Consent to Treatment
Before your surgery your surgeon will ask you to sign a 'Consent Form'.
This form is simply documentation that your surgeon has undertaken the process of 'Informed Consent', it is not a legal document. It is a form which a patient signs to agree that they are fully aware of the procedure which they are about to undergo, that is has been explained clearly to them and that they agree to it being carried out.
This doesn’t absolve the hospital or medical team of any responsibility if they are negligent in any way.

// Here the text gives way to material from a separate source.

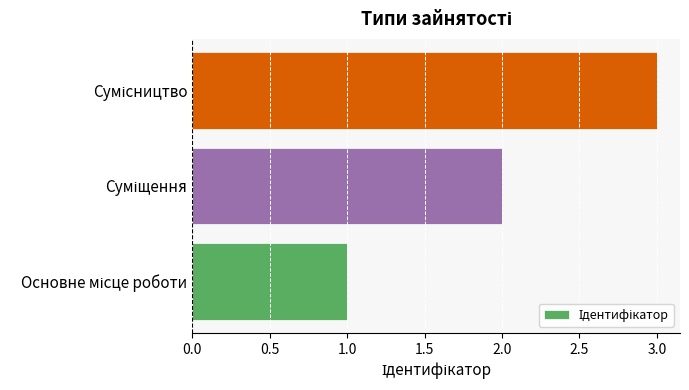

What is the maximum value shown in the chart?

3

It is the legal duty of the person who is going to be treating you to give you as much information as possible as to the procedure. This must also include telling you about any pain implications or about possible risks or complications as well as discussing any possible alternative treatment. They can certainly recommend one particular course of action over another. However, the final decision as to whether or not you give your consent or sign a consent form remains in your control entirely.
There is no minimum legal age limit which a child cannot give consent to treatment independently. If the consultant treating the child judges that they are capable and mature enough to make their own decisions they can give consent without their parents consent. Naturally, this is a grey area and it would be unusual for this to occur in shoulder surgery. Most hospitals set an age consent level of 16 years, below which a parent or legal guardian should sign the consent form before treatment.
There may be some circumstances when, during an operation, it becomes obvious that you would benefit from an additional procedure that was not included in your original consent.
Extra procedures cannot be done for the convenience of the medical team, hospital or patient. There must be a clear medical reason why it would be unsafe to wait to obtain your consent.